Murat Kurnaz a quitté Guantánamo!

“Dieu merci, je vais bien, mais seul Dieu qui nous a créés sait quand je reviendrai.”

Murat Kurnaz a écrit ces mots à sa famille depuis Guantánamo en mars 2002. Son rêve de rentrer chez lui, en Allemagne, vient seulement de se réaliser.

Il a été libéré de Guantánamo le 24 août 2006, après avoir été détenu pendant quatre ans et huit mois sans inculpation ni jugement. Le courrier, soumis à une censure sévère, était le seul contact qu’il ait pu avoir avec sa famille.

Son avocat allemand a fait la déclaration suivante: “Il a maintenant retrouvé les siens. Il est impossible de décrire la joie qu’ont éprouvée ses parents lorsqu’ils ont de nouveau pu étreindre le fils qu’ils avaient perdu.”

La mère de Murat, Rabiye Kurnaz, avait passé ces dernières années à faire campagne pour la libération de son fils aîné. En novembre 2005, elle avait par exemple assisté à une conférence internationale organisée par Amnesty International et par l’association Reprieve, au cours de laquelle elle avait parlé de son espoir de retrouver son fils. Désormais, cet espoir est devenu réalité.

Murat Kurnaz a la nationalité turque mais il est né en Allemagne en 1982. Sa détention prolongée à Guantánamo a été facilitée par son statut. Les autorités allemandes lui interdisaient en effet de revenir en Allemagne car il n’est pas ressortissant de ce pays. Quant aux autorités turques, elles n’ont manifesté quasiment aucun intérêt pour son cas.

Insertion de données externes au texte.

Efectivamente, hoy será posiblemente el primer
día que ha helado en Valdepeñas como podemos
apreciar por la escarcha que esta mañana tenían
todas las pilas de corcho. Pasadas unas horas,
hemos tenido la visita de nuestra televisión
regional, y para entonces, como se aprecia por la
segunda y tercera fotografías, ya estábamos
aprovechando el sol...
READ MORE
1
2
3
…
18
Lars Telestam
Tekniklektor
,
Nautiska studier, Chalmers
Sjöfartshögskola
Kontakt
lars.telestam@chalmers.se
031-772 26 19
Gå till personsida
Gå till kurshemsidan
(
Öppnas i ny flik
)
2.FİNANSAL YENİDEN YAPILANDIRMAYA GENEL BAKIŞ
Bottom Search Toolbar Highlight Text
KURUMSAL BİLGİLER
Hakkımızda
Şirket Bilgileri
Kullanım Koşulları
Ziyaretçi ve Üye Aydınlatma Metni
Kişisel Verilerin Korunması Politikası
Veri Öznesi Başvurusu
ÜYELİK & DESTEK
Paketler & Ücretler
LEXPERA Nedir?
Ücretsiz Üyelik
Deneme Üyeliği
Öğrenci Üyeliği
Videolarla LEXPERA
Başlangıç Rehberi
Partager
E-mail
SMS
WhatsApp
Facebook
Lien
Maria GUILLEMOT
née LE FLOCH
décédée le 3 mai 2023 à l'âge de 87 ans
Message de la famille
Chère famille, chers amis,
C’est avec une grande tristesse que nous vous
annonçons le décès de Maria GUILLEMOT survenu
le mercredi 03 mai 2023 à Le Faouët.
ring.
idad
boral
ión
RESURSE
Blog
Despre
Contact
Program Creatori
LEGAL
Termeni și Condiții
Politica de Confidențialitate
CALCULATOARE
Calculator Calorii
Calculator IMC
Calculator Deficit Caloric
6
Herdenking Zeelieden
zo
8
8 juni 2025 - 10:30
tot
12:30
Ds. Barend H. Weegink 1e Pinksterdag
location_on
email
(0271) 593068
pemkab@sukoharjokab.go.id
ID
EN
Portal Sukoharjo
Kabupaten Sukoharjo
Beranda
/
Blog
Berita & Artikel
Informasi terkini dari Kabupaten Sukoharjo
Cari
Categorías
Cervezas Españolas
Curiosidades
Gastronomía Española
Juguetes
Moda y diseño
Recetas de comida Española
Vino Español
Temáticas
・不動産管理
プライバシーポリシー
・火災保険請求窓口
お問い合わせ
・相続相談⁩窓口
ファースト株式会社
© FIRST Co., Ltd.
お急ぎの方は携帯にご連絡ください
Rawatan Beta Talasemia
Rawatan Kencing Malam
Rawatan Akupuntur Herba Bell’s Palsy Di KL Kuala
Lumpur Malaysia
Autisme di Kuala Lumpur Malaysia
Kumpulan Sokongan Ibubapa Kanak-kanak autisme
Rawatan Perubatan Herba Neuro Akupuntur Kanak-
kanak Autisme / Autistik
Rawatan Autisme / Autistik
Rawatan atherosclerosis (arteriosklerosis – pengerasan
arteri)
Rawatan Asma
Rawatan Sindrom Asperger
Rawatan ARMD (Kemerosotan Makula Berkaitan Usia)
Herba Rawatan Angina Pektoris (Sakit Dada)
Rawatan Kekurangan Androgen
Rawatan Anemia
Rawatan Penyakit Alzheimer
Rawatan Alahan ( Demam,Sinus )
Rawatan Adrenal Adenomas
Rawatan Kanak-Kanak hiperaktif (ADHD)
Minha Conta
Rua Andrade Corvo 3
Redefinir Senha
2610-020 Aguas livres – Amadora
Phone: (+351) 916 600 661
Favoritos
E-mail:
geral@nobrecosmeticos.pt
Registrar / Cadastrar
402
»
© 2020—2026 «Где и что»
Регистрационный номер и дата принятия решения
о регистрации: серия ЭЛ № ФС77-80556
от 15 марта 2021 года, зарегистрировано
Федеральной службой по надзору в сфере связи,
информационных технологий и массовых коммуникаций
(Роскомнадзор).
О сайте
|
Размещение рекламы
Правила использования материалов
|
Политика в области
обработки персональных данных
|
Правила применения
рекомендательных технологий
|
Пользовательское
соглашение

C’est seulement à la suite des nombreuses démarches entreprises par sa famille, son avocat et les membres d’Amnesty International à travers le monde, notamment dans sa ville natale de Brême, que les pouvoirs publics allemands ont commencé à se pencher sur son dossier, ce qui a ouvert la voie à son retour.

Murat Kurnaz a été arrêté au Pakistan en novembre 2001. Peu après, il a été remis aux autorités américaines à Kandahar, en Afghanistan. Sa famille a appris en janvier 2002 qu’il était détenu à Guantánamo et elle a reçu sa première lettre deux mois plus tard. Murat Kurnaz affirme avoir été torturé et maltraité lorsqu’il se trouvait en détention sous la responsabilité des États-Unis.

Comme de nombreux autres détenus de Guantánamo, il a été privé de liberté pendant plusieurs années alors que presque aucun élément ne le reliait à des activités “terroristes”. Les services de renseignement américains et allemands reconnaissaient cet état de fait officieusement, mais il a fallu des années pour que Murat Kurnaz soit libéré. En janvier 2005, un juge fédéral américain a cité son cas pour illustrer l’iniquité et les profondes irrégularités inhérentes à la procédure d’examen administrative suivie par les autorités militaires à Guantánamo.

Murat Kurnaz a fini par retrouver sa famille, mais les séquelles de sa longue détention à Guantánamo ne disparaîtront pas. Si sa libération constitue une victoire pour les droits humains, elle ne doit toutefois pas nous faire oublier que plus de 400 hommes se trouvent toujours en détention. En vertu de la procédure d’examen administrative, environ 300 de ces détenus ne peuvent être ni libérés ni remis à un autre pays à l’heure actuelle.

Les membres d’Amnesty International à travers le monde continuent de demander aux autorités américaines de fermer Guantánamo et de libérer ou de juger équitablement tous les prisonniers. Amnesty International maintient ses pressions sur les gouvernements pour qu’ils défendent leurs résidents et ressortissants détenus à Guantánamo.